* _Task requirements_: Leaving out every picture, output the records below exactly as they are.

Stored data
====

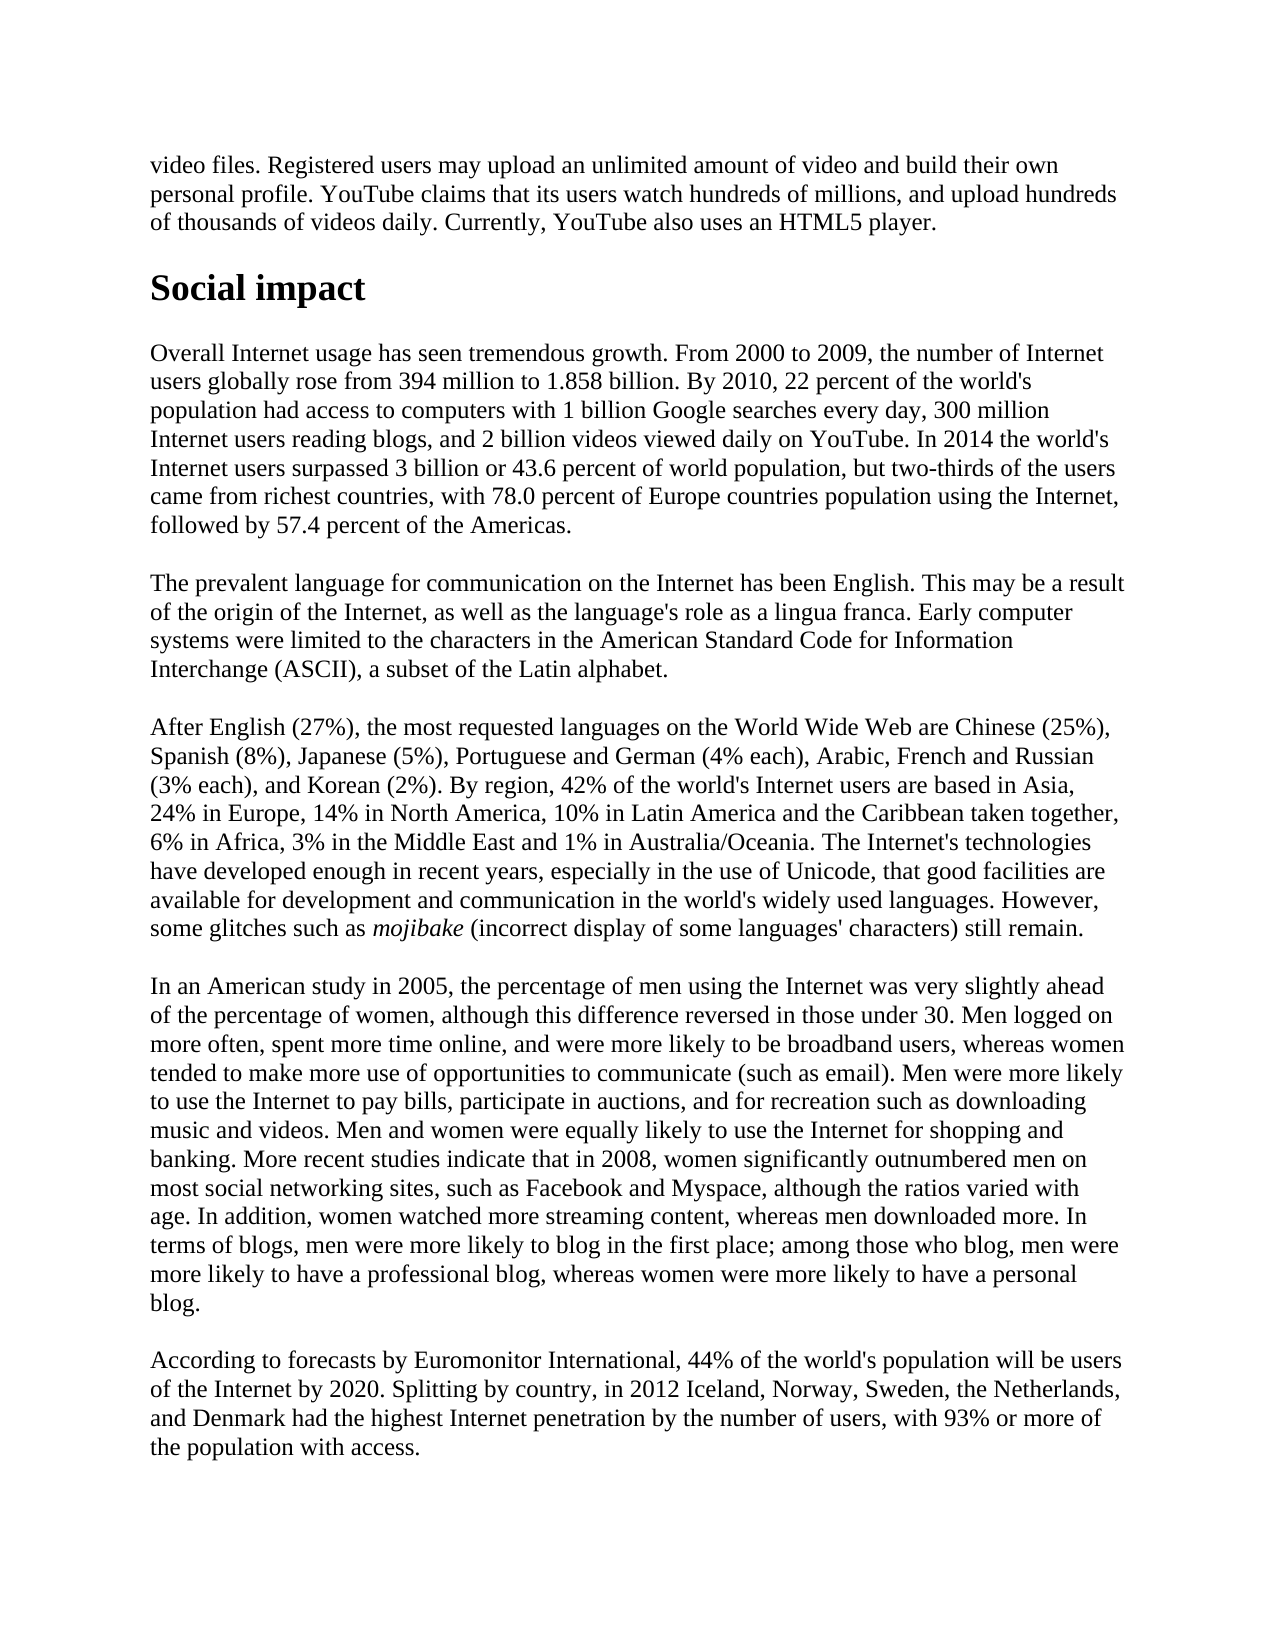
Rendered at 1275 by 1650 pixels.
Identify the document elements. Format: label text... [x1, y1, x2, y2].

text Social impact [150, 265, 1125, 308]
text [150, 150, 1125, 236]
text In an American study in 2005, the percentage of men using the Internet was very slightly ahead of the percentage of women, although this difference reversed in those under 30. Men logged on more often, spent more time online, and were more likely to be broadband users, whereas women tended to make more use of opportunities to communicate (such as email). Men were more likely to use the Internet to pay bills, participate in auctions, and for recreation such as downloading music and videos. Men and women were equally likely to use the Internet for shopping and banking. More recent studies indicate that in 2008, women significantly outnumbered men on most social networking sites, such as Facebook and Myspace, although the ratios varied with age. In addition, women watched more streaming content, whereas men downloaded more. In terms of blogs, men were more likely to blog in the first place; among those who blog, men were more likely to have a professional blog, whereas women were more likely to have a personal blog. [150, 971, 1125, 1316]
text After English (27%), the most requested languages on the World Wide Web are Chinese (25%), Spanish (8%), Japanese (5%), Portuguese and German (4% each), Arabic, French and Russian (3% each), and Korean (2%). By region, 42% of the world's Internet users are based in Asia, 24% in Europe, 14% in North America, 10% in Latin America and the Caribbean taken together, 6% in Africa, 3% in the Middle East and 1% in Australia/Oceania. The Internet's technologies have developed enough in recent years, especially in the use of Unicode, that good facilities are available for development and communication in the world's widely used languages. However, some glitches such as mojibake (incorrect display of some languages' characters) still remain. [150, 712, 1125, 942]
text The prevalent language for communication on the Internet has been English. This may be a result of the origin of the Internet, as well as the language's role as a lingua franca. Early computer systems were limited to the characters in the American Standard Code for Information Interchange (ASCII), a subset of the Latin alphabet. [150, 568, 1125, 683]
text According to forecasts by Euromonitor International, 44% of the world's population will be users of the Internet by 2020. Splitting by country, in 2012 Iceland, Norway, Sweden, the Netherlands, and Denmark had the highest Internet penetration by the number of users, with 93% or more of the population with access. [150, 1346, 1125, 1461]
text Overall Internet usage has seen tremendous growth. From 2000 to 2009, the number of Internet users globally rose from 394 million to 1.858 billion. By 2010, 22 percent of the world's population had access to computers with 1 billion Google searches every day, 300 million Internet users reading blogs, and 2 billion videos viewed daily on YouTube. In 2014 the world's Internet users surpassed 3 billion or 43.6 percent of world population, but two-thirds of the users came from richest countries, with 78.0 percent of Europe countries population using the Internet, followed by 57.4 percent of the Americas. [150, 338, 1125, 539]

====

* _Exercise response_:
Rendered at 1275 by 1650 pixels.
Identify the document elements. Format: label text... [x1, y1, x2, y2].

text Social impact [150, 265, 1125, 308]
text [150, 150, 1125, 236]
text In an American study in 2005, the percentage of men using the Internet was very slightly ahead of the percentage of women, although this difference reversed in those under 30. Men logged on more often, spent more time online, and were more likely to be broadband users, whereas women tended to make more use of opportunities to communicate (such as email). Men were more likely to use the Internet to pay bills, participate in auctions, and for recreation such as downloading music and videos. Men and women were equally likely to use the Internet for shopping and banking. More recent studies indicate that in 2008, women significantly outnumbered men on most social networking sites, such as Facebook and Myspace, although the ratios varied with age. In addition, women watched more streaming content, whereas men downloaded more. In terms of blogs, men were more likely to blog in the first place; among those who blog, men were more likely to have a professional blog, whereas women were more likely to have a personal blog. [150, 971, 1125, 1316]
text After English (27%), the most requested languages on the World Wide Web are Chinese (25%), Spanish (8%), Japanese (5%), Portuguese and German (4% each), Arabic, French and Russian (3% each), and Korean (2%). By region, 42% of the world's Internet users are based in Asia, 24% in Europe, 14% in North America, 10% in Latin America and the Caribbean taken together, 6% in Africa, 3% in the Middle East and 1% in Australia/Oceania. The Internet's technologies have developed enough in recent years, especially in the use of Unicode, that good facilities are available for development and communication in the world's widely used languages. However, some glitches such as mojibake (incorrect display of some languages' characters) still remain. [150, 712, 1125, 942]
text The prevalent language for communication on the Internet has been English. This may be a result of the origin of the Internet, as well as the language's role as a lingua franca. Early computer systems were limited to the characters in the American Standard Code for Information Interchange (ASCII), a subset of the Latin alphabet. [150, 568, 1125, 683]
text According to forecasts by Euromonitor International, 44% of the world's population will be users of the Internet by 2020. Splitting by country, in 2012 Iceland, Norway, Sweden, the Netherlands, and Denmark had the highest Internet penetration by the number of users, with 93% or more of the population with access. [150, 1346, 1125, 1461]
text Overall Internet usage has seen tremendous growth. From 2000 to 2009, the number of Internet users globally rose from 394 million to 1.858 billion. By 2010, 22 percent of the world's population had access to computers with 1 billion Google searches every day, 300 million Internet users reading blogs, and 2 billion videos viewed daily on YouTube. In 2014 the world's Internet users surpassed 3 billion or 43.6 percent of world population, but two-thirds of the users came from richest countries, with 78.0 percent of Europe countries population using the Internet, followed by 57.4 percent of the Americas. [150, 338, 1125, 539]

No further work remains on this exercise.